A document obtained by the ABC shows the overall cost of insurance has tripled for one northern Australian land council as “risk ratings increased in the wake of the east coast bushfires“.

The Kimberley Land Council (KLC) coordinates Indigenous ranger groups who perform fire mitigation across much of the north-west of Australia, in a region almost twice the size of the state of Victoria.

But this work will not continue “with the current cost of insurance”, the document states.

The irony of insurers’ fire risk ratings preventing Indigenous management of fire is not lost on the outgoing CEO of the Kimberley Land Council, Nolan Hunter.

“Our groups can’t do fire management without insurance,” Mr Hunter said.
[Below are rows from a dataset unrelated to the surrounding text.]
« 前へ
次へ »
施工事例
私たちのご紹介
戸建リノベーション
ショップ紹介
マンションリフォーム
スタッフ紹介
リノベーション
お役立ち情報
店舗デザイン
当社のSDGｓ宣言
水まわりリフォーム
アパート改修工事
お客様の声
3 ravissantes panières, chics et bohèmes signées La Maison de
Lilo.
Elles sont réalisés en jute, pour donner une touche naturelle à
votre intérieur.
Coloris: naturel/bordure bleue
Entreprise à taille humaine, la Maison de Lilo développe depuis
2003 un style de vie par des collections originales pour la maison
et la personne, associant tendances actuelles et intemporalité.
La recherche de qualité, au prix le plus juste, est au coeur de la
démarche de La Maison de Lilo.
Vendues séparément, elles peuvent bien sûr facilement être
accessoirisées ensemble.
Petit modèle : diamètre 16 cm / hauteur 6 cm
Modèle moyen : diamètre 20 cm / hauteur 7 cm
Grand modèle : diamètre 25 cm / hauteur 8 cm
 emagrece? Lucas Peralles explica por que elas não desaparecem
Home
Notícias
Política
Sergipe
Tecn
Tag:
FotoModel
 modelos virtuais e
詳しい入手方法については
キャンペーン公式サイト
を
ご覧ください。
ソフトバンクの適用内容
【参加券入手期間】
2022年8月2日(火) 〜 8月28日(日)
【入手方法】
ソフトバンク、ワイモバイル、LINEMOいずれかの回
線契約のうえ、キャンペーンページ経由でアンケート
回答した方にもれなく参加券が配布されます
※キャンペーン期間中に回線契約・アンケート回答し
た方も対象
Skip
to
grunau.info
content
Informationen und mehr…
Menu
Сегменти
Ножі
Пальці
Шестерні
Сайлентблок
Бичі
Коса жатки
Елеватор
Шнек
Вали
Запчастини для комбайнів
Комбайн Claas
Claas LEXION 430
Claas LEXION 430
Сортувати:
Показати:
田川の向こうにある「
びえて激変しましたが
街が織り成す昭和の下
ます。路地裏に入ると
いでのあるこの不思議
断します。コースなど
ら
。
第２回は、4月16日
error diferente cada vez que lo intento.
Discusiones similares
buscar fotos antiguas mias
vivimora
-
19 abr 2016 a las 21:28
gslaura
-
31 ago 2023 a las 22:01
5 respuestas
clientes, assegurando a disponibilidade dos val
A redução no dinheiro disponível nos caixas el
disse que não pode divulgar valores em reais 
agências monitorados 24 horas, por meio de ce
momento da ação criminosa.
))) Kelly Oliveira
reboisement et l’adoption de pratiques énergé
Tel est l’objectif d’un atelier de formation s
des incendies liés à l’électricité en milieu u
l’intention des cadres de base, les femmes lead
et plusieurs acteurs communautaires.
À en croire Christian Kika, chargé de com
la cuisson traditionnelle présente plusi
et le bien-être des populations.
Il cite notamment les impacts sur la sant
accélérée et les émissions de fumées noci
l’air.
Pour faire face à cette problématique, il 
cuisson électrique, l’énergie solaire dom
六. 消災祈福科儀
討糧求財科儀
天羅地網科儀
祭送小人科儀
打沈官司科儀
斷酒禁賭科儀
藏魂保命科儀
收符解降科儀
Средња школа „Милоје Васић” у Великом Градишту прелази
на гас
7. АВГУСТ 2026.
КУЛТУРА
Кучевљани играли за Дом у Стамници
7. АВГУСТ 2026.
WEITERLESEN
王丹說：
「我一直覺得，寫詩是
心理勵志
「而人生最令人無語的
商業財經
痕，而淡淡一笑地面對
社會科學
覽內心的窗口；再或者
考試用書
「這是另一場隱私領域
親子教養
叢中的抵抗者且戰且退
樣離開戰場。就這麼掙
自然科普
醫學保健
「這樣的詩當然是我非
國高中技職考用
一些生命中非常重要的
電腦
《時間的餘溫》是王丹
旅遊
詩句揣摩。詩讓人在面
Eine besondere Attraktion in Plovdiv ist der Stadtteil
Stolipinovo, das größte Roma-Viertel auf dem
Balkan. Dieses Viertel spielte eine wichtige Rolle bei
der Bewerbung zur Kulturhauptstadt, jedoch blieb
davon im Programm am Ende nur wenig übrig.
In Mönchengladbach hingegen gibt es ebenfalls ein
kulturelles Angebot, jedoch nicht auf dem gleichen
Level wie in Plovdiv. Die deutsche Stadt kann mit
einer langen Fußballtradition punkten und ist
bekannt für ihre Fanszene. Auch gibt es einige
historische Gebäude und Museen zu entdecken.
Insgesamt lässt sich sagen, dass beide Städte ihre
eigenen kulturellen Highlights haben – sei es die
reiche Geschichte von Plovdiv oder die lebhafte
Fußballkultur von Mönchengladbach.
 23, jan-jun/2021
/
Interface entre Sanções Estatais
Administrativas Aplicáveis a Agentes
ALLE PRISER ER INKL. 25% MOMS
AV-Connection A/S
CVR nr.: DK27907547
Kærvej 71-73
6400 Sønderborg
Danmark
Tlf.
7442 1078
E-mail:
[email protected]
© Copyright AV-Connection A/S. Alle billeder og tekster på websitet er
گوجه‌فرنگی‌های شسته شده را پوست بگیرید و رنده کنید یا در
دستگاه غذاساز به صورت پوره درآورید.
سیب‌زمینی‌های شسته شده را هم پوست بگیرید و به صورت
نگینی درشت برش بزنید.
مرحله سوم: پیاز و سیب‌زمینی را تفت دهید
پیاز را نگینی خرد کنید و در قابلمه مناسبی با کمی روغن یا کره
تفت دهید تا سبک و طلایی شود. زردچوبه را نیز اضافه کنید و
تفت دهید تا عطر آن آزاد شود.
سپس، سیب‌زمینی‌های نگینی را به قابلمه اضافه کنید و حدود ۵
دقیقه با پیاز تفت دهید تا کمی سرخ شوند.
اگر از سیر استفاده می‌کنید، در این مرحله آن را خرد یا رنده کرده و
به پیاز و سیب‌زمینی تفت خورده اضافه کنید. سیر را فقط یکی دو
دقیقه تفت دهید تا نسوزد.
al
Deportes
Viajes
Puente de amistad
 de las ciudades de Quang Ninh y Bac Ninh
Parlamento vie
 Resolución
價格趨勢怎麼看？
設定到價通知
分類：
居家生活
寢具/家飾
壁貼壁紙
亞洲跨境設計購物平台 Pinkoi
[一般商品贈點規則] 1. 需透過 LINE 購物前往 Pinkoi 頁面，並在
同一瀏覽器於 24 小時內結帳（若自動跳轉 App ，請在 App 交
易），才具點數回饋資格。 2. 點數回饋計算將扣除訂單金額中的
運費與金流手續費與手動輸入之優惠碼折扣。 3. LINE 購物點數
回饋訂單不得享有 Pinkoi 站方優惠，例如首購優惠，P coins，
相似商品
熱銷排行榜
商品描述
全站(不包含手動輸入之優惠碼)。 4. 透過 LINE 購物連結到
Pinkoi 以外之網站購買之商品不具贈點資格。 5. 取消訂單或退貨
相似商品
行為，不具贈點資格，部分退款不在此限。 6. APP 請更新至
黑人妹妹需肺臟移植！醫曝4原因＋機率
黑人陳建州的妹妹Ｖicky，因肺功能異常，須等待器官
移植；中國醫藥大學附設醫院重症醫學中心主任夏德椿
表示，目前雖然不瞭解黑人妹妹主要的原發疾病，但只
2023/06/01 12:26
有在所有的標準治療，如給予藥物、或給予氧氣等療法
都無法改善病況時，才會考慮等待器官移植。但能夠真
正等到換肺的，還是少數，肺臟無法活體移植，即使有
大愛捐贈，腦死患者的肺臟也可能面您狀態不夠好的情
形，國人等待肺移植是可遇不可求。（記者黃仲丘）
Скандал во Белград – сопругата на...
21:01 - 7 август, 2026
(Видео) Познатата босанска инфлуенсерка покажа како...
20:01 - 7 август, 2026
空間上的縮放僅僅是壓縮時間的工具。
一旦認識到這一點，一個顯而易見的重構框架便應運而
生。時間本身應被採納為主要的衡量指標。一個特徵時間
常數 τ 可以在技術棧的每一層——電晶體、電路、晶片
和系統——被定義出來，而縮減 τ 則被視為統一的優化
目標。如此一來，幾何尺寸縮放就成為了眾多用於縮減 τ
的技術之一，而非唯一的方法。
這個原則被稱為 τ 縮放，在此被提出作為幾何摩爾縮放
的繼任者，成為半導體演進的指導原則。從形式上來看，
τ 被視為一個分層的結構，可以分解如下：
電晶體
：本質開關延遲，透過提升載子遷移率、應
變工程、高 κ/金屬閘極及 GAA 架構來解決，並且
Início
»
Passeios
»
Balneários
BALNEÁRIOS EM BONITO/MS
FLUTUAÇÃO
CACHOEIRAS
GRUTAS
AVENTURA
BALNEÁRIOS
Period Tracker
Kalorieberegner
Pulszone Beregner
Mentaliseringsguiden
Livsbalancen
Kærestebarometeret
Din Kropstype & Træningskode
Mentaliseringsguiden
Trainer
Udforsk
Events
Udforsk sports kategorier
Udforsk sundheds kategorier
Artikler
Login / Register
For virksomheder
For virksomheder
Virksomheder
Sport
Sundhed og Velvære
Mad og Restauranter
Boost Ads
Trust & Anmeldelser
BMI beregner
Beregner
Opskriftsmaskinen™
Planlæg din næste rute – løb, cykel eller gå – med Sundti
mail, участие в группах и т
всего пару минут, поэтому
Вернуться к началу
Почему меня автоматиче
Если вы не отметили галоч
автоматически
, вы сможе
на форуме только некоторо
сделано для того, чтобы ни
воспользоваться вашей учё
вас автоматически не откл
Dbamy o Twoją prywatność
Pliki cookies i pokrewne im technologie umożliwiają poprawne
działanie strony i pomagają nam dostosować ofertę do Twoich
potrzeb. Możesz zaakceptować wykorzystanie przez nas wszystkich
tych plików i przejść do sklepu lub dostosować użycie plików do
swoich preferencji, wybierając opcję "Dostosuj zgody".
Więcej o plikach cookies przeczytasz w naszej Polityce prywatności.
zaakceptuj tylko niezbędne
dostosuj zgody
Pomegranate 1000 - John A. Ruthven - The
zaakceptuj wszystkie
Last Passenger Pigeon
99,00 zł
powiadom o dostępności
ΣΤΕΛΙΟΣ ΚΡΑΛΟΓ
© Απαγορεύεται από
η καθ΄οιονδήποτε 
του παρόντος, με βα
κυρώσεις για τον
“When you don’t keep that in check, the fuel load grows and grows … [and] as a result you’ll get higher wildfires that emit more heat, are more destructive, and create more damage.”

Indigenous ranger groups from the Kimberley have travelled to Paris and Botswana in recent years to share their fire management skill which can increase biodiversity, reduce greenhouse gas emissions, and reduce the risk to property.

“It would be great if people understood that Aboriginal people are leading the way on fire management across northern Australia,” Mr Hunter said.

“Aboriginal people in Australia could have assisted in helping with the bushfires in the east.”